People will always have challenges in workload or domestic situations, causing them to miss the occasional meeting or deliver poor-quality work. But highly trusted team members will be given the benefit of the doubt in situations where unreliable colleagues might not receive the same good will. 

Competence or commitment? 

When people work away from one another, distinguishing between the two principle types of trust is essential. The first is a cognition-based trust related to competence – do you believe that team members are capable of doing their work away from the office and without supervision? The second is an affect-based trust that centers commitment – do you believe that team members will do their tasks, manage their own time appropriately and work in the best interests of their colleagues or the organization? 

Maintaining cognition-based trust enhances collaboration on team tasks because trust in each other’s skills and competencies leads to confidence. On the other hand, nurturing affect-based trust creates an environment in which colleagues feel safe to share ideas and sensitive information.   

Don’t leave it to chance 

The research suggests that virtual workers need to take ownership of their ‘trustability’ to be effective and valuable to the team. Individuals should imagine that everyone is on a trust index, a score that represents how colleagues rate their trustability at any given moment. 

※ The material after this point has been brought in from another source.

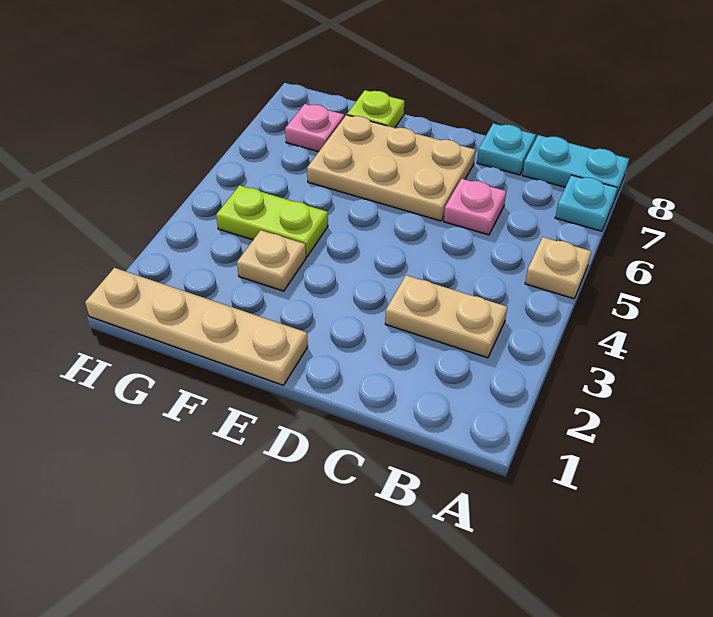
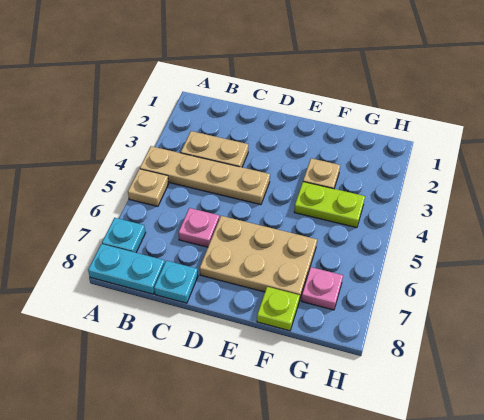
tan plate E1:H1 level 1 -> tan plate A4:D4 level 1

Taking control of your trust index score is vital. This means making promises that you can keep. It’s about proactively keeping the team’s interest at heart and communicating with precision, empathy and sensitivity. 

But what about a person’s ability to trust someone else? Every second of every day, we make judgments about the people and information around us. In a virtual world, where we can’t see what’s going on in a colleague’s life, we may need to suspend our judgments and, on occasion, give people the benefit of the doubt.

If ostensibly untrustworthy behavior prevails, leaders need to demonstrate empathy first. A sensitive chat with the team member will help you understand why trust has broken down. Another crucial step is to develop clear agreements between colleagues about when and how the team works. Doing this will set expectations around commitments and when people are available. Team members will work asynchronously, so leaders need to encourage realistic expectations and deadlines. This factor should also spur healthy methods of conflict resolution to stop trust from breaking down. 

The study by AWI and CEBMa found that virtual teams have to work harder than their office-based counterparts to build and maintain trust. Virtual leaders should make a conscious effort to ensure that their staff develop the cohesion and predictability that make it possible.

Virtual working represents the future. To avoid being left behind, leaders need to let go of their old habits and behaviors and give people the support they need to flourish. That begins with trust.